Extrait fourni -
Il y a 15 ans : Bran Van 3000 – Discosis
Anniversaires d’albums marquants

Il y a 15 ans : Bran Van 3000 – Discosis

Publiée sur une base régulière, cette chronique vise à souligner l’anniversaire d’un album marquant de la scène locale. 

Lancé en grande pompe le 28 mai 2001 sous Grand Royal, l’étiquette californienne des Beastie Boys, le deuxième album de Bran Van 3000 n’a pas eu le succès qu’il méritait. Loin de l’engouement international de son prédécesseur, Discosis a été miné par la faillite inopinée de son label, provoquant ainsi la léthargie du collectif montréalais. Quinze ans plus tard, on revient sur sa création et son impact, en compagnie du leader James Di Salvio, maintenant exilé à Los Angeles.

Consigne 1 -
Pouvez-vous transformer toute la liste qui suit en liste numérotée, sans les lignes vides ? Laissez les images de côté dans votre réponse.

Matériel fourni -
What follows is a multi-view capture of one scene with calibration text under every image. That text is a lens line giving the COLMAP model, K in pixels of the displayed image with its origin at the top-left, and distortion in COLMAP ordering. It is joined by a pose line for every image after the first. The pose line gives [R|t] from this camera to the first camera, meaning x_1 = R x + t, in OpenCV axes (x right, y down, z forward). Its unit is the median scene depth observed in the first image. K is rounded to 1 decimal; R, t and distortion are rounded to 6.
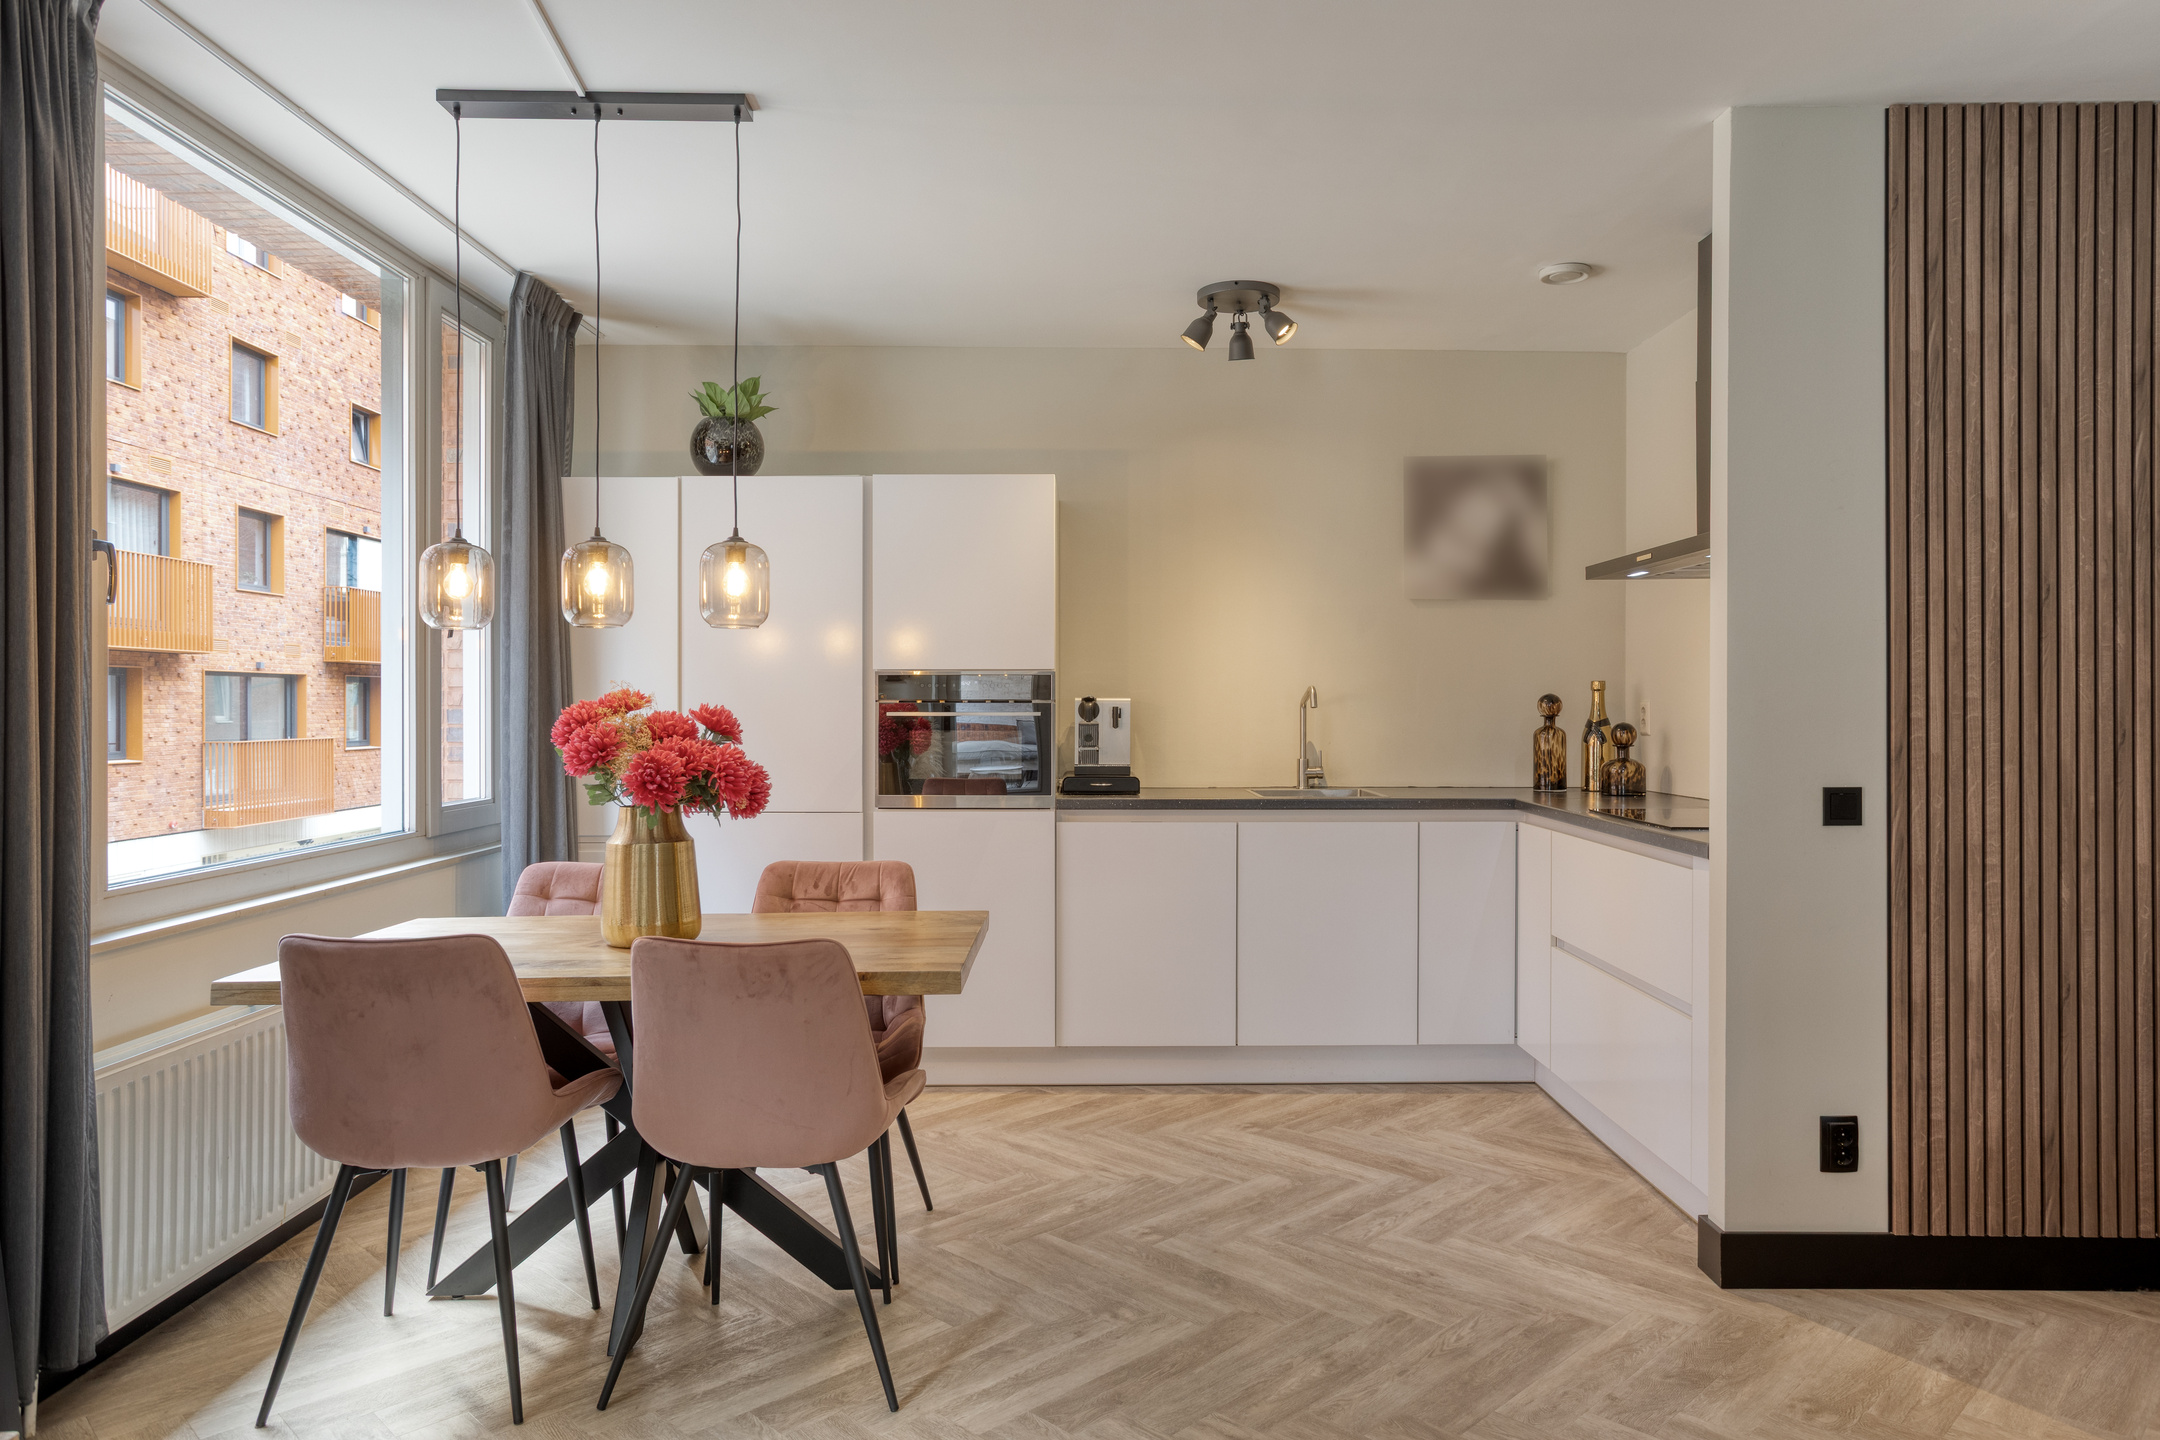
lens RADIAL K [[1373.4, 0, 1099.9], [0, 1373.4, 713.5], [0, 0, 1]] dist [-0.028166, 0.029983]
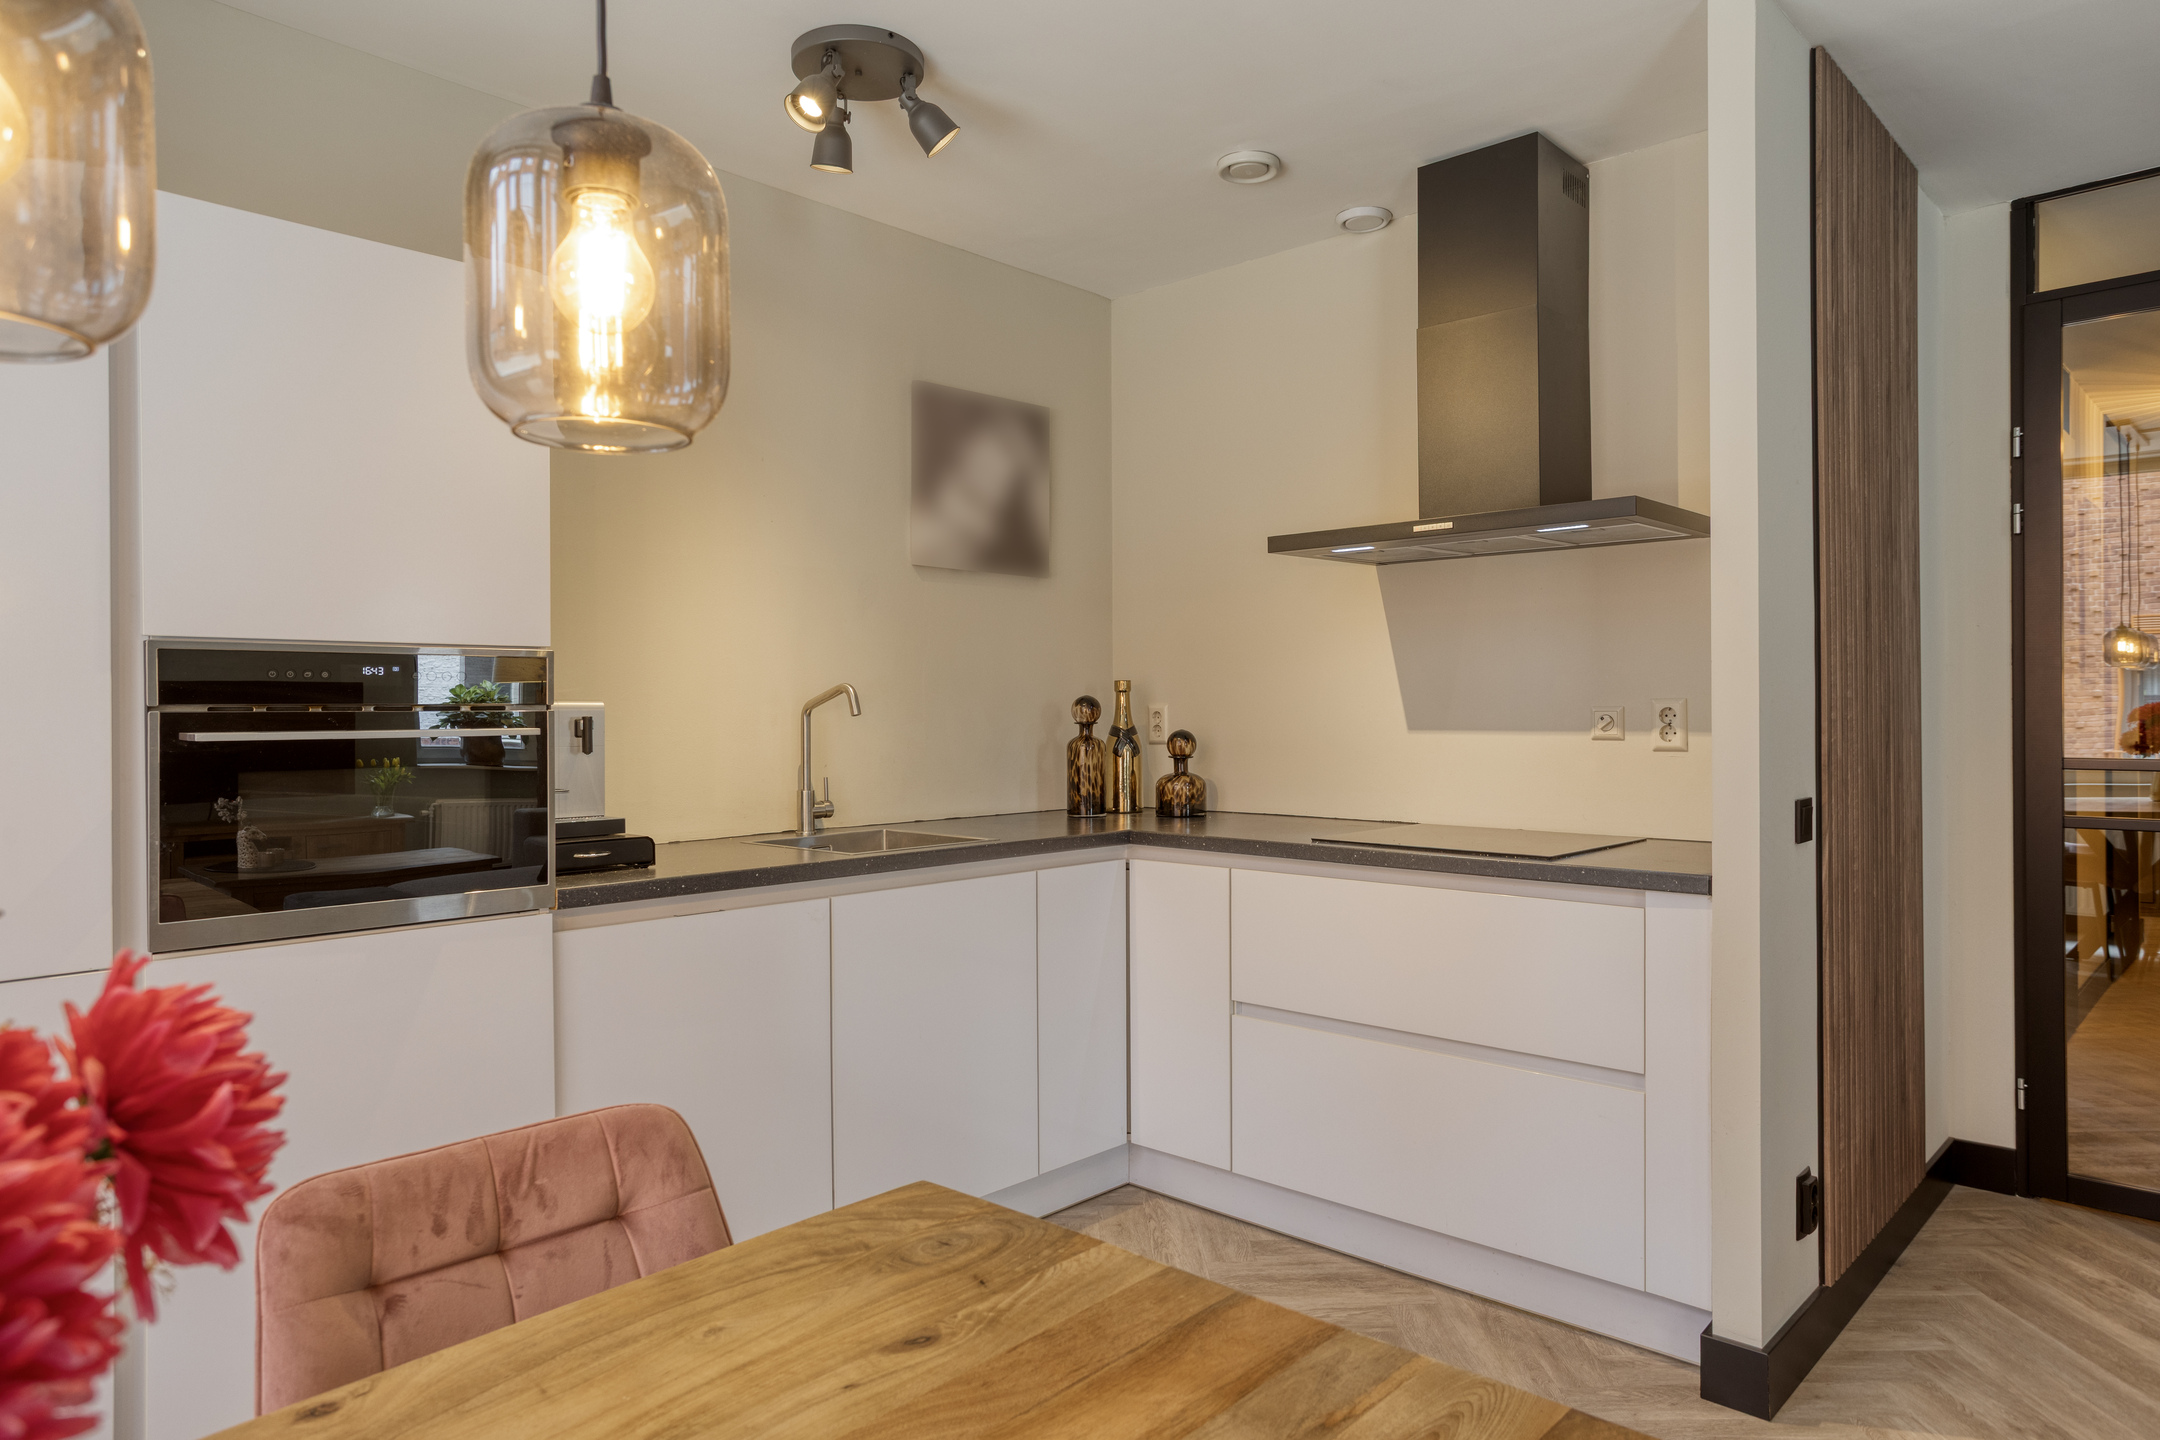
lens RADIAL K [[1331.1, 0, 1085.8], [0, 1331.1, 709.1], [0, 0, 1]] dist [-0.031865, 0.034118]
pose [[0.688806, -0.005122, 0.724928, -0.288598], [0.011499, 0.999926, -0.003862, -0.004015], [-0.724855, 0.010996, 0.688814, 0.544540]]
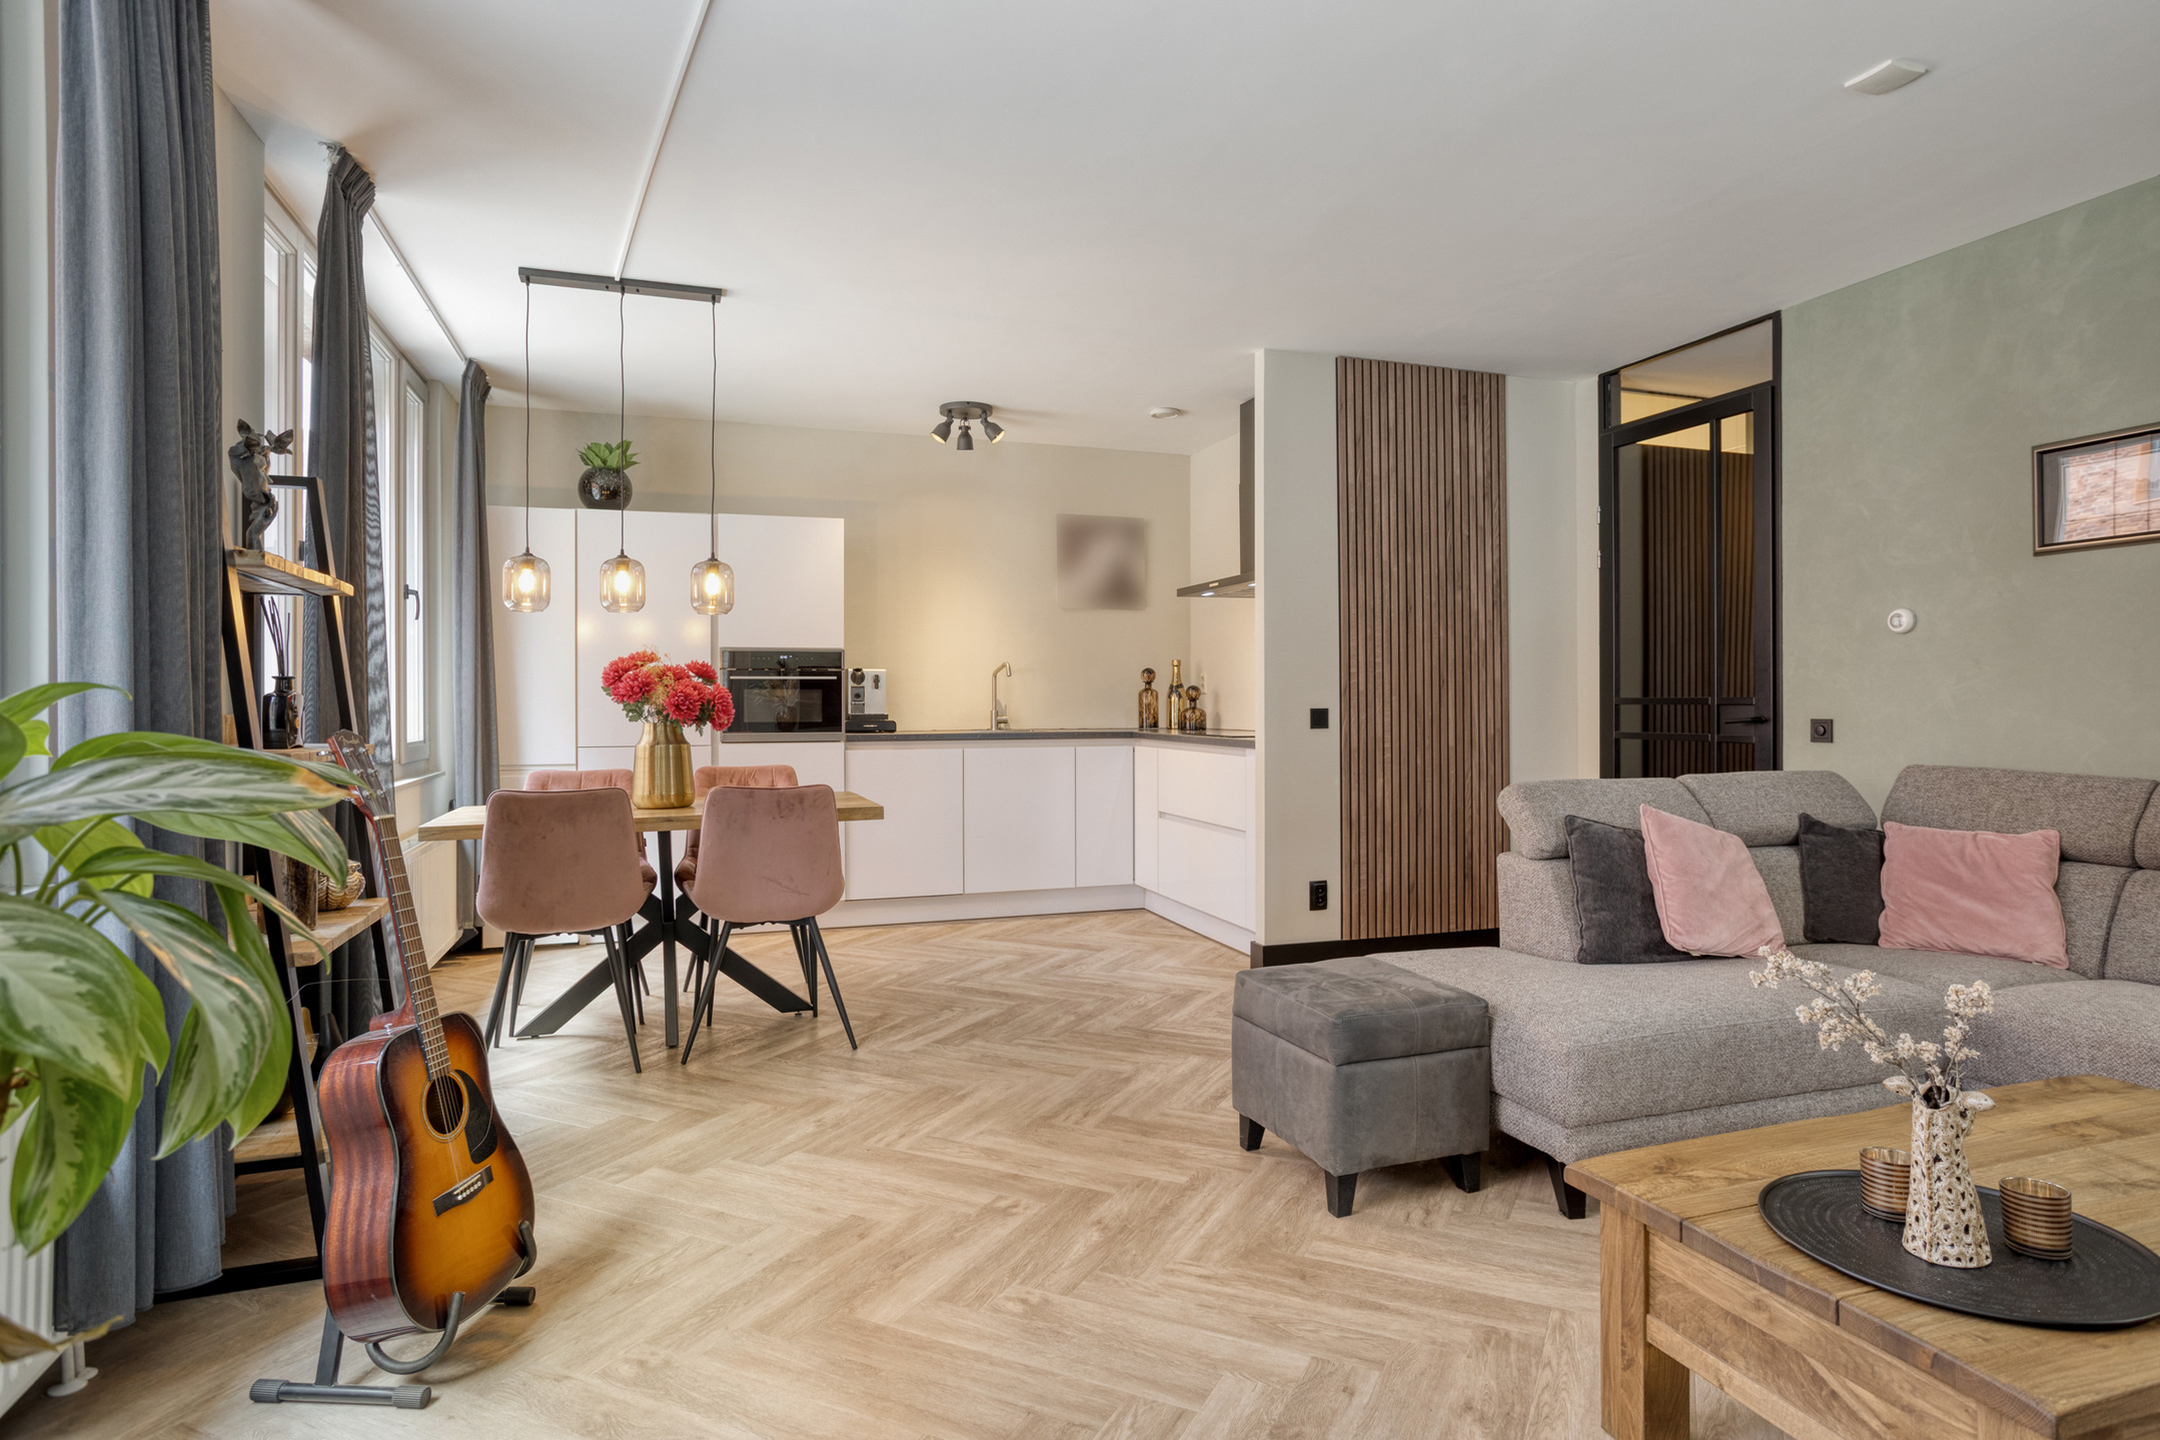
lens RADIAL K [[1198.2, 0, 1086.4], [0, 1198.2, 704.9], [0, 0, 1]] dist [-0.031202, 0.027866]
pose [[0.948342, -0.004108, 0.317225, -0.216473], [0.005256, 0.999982, -0.002764, 0.037958], [-0.317208, 0.004289, 0.948346, -0.355249]]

Consigne 2 -
Pouvez-vous poursuivre la chronique sur l'album Discosis de Bran Van 3000 après sa dernière phrase ?

Résultat obtenu 1 -
1. What follows is a multi-view capture of one scene with calibration text under every image. That text is a lens line giving the COLMAP model, K in pixels of the displayed image with its origin at the top-left, and distortion in COLMAP ordering. It is joined by a pose line for every image after the first. The pose line gives [R|t] from this camera to the first camera, meaning x_1 = R x + t, in OpenCV axes (x right, y down, z forward). Its unit is the median scene depth observed in the first image. K is rounded to 1 decimal; R, t and distortion are rounded to 6.
2. lens RADIAL K [[1373.4, 0, 1099.9], [0, 1373.4, 713.5], [0, 0, 1]] dist [-0.028166, 0.029983]
3. lens RADIAL K [[1331.1, 0, 1085.8], [0, 1331.1, 709.1], [0, 0, 1]] dist [-0.031865, 0.034118]
4. pose [[0.688806, -0.005122, 0.724928, -0.288598], [0.011499, 0.999926, -0.003862, -0.004015], [-0.724855, 0.010996, 0.688814, 0.544540]]
5. lens RADIAL K [[1198.2, 0, 1086.4], [0, 1198.2, 704.9], [0, 0, 1]] dist [-0.031202, 0.027866]
6. pose [[0.948342, -0.004108, 0.317225, -0.216473], [0.005256, 0.999982, -0.002764, 0.037958], [-0.317208, 0.004289, 0.948346, -0.355249]]

Résultat obtenu 2 -
L’aventure Discosis est essentiellement tributaire du succès indéniable de Glee, paru le 15 avril 1997 au Canada. «Quelques semaines avant la sortie de notre premier album, Denis Wolff (directeur artistique chez Audiogram) et moi, on est allés à SXSW pour faire du hustle. On a profité de la campagne de promo de l’album de Lhasa, La Llorona, pour passer quelques cassettes blanches, sans artwork, de Glee. J’avais inscrit mon numéro de téléphone à la main sur chacune d’entre elles», raconte James Di Salvio. «J’ai donné des copies à tout le monde, dont une à Moby, que je connaissais un peu comme DJ. Il a tellement aimé ça qu’il a donné sa copie à un gars de chez Geffen. Le gars m’a rappelé, et je lui ai dit qu’on jouait live et qu’on avait un spectacle de prêt. C’était complètement faux!»

Devant l’engouement suscité, Di Salvio et sa bande louent les Foufounes électriques pour un mémorable spectacle de lancement. «Sur place, il y avait des représentants d’Atlantic, Maverick, Geffen, Columbia et Capitol. Pendant l’after, on a rencontré tous les membres un par un. C’était magique, pareil comme dans un film», se souvient-il. «Après ça, il y a eu un bon trois mois de courtisanerie de part et d’autre. On est finalement allés à L.A. pour un gros meeting afin de closer cet esti de deal-là. Il y a une fille d’Atlantic qui nous a dit une phrase dont je me souviendrai toujours : ‘’On n’appelle pas ça une guerre de labels pour rien… Tous ceux que tu ne choisiras pas, ils vont s’en rappeler longtemps.’’»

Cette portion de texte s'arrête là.